Well, shit I thought to myself- what am I going to do now?

I really value exercise as a stress relief tool and now I was facing two very scary exams without an outlet. I also couldn’t drive and had a very hard time putting on pants- leggings were a god send here as they would stretch around all the swelling.

Mum drove me everywhere including to my oral exam (thanks mum!). The total dependency on others and lack of ability to do even the most basic of tasks really got to me. It was a long and lonely three weeks of sitting at home while everyone else was busy living their lives.

Eventually I was allowed back to the gym. All I could muster was gentle rowing, modified pushups, modified lunges and ring rows. I felt as weak as a newborn kitten. Strangely, this didn’t bother me as I was just so excited to have the social stimulus and the chance to at least do some sort of exercise.

I’d had a month off exercise- the longest stint since joining a gym several years ago.

So what happened to me?

Well, not much actually.

I felt on edge.

I mentioned earlier that I find exercise such a great tool for stress relief. Probably the biggest thing I noticed was how wound up and on edge I was without my daily dose of endorphins.

I wasn’t as hungry any more.

Gone were the days when I’d eat hearty meals and snacks- I found I was more than satisfied on far less food than I was used to eating. I’m assuming that this was because I was literally sitting or lying down all day. I didn’t mind this, as it was such an effort to get food for myself (mum would help me make a sandwich before she went to work) even when I had worked out how to hobble on one crutch. I did miss tucking into all my usual meals though.

But that’s it.

My body shape didn’t change. My thighs didn’t suddenly become enormous. One certainly lost muscle tone but that’s what happens when you don’t walk on it for weeks at a time. My stomach stayed the same, as did the size and shape of my hips.

I put on a grand total of 1 kilo. If I’m honest with myself, some of that was a result of boredom eating. I was in the house, alone all day with nothing by my study notes for company. I was bored, stressed and in pain. Looking back, I certainly don’t blame myself for doing some non-hungry eating.
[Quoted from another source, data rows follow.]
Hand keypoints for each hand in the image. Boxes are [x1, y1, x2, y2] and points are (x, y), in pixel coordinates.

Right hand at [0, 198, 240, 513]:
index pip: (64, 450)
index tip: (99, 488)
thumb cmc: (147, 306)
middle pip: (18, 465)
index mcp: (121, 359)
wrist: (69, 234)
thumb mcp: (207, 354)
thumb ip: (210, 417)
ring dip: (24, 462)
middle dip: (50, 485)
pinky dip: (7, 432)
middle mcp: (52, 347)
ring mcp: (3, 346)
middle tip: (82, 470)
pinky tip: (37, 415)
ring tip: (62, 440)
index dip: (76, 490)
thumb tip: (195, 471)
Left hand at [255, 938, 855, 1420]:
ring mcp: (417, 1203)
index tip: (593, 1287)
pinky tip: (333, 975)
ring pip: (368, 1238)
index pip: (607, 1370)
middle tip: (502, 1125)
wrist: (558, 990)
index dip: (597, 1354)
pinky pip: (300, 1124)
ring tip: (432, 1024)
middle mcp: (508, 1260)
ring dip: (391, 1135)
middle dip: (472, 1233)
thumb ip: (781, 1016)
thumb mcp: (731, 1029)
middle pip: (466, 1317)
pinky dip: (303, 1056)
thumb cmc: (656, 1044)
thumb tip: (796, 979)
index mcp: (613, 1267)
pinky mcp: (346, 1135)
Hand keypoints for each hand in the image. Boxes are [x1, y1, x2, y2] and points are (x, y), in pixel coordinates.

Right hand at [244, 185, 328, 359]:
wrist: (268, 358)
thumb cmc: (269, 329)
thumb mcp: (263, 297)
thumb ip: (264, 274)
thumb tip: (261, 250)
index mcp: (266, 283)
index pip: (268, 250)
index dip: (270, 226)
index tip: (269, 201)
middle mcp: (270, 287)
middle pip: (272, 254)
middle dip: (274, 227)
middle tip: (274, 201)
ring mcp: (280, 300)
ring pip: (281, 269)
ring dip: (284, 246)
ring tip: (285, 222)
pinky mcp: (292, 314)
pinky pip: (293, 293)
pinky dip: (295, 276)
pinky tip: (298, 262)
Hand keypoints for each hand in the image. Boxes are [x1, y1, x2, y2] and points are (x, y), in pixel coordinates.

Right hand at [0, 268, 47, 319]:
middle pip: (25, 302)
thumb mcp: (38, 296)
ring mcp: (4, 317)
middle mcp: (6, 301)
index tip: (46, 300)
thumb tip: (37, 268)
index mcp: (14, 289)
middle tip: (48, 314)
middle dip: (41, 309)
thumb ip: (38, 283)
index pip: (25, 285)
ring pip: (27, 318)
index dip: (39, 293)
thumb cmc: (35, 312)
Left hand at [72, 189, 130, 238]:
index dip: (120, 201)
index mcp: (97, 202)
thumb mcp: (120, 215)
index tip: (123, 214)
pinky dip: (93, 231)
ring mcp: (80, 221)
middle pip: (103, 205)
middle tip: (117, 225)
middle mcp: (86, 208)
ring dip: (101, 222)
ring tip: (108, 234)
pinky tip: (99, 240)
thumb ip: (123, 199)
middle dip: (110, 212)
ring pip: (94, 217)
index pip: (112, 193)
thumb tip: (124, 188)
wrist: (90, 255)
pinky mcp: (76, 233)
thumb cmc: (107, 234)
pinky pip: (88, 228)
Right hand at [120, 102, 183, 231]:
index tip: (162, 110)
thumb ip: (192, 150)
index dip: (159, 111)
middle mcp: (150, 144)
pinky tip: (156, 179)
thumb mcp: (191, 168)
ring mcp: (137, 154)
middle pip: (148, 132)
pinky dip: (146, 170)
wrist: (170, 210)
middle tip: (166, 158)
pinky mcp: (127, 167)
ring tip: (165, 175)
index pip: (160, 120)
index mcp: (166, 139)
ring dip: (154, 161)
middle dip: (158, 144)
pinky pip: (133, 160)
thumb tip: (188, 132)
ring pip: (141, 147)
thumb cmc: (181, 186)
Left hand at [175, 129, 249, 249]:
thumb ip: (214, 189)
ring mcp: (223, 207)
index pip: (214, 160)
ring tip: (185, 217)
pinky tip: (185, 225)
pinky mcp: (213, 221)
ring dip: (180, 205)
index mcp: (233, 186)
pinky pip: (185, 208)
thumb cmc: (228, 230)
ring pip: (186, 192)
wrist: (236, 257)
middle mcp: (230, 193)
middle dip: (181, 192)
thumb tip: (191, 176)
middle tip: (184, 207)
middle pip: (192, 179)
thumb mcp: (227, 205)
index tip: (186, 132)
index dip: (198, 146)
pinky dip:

When I’d managed to ditch the crutches I expressed nothing but gratitude and respect for a body that had healed so rapidly from a major injury. I wasn’t beating myself up about gaining weight. I did my best to let my body tell me when it needed food and when it needed to rest.

Being injured forced me to confront my fears. As Dietitians and Student Dietitians we can certainly seem like the ones who have it all figured out. We have all this information available to us and it can feel like we aren’t meant to be the vulnerable ones. This was a really good reminder to myself that sometimes the experts need some TLC.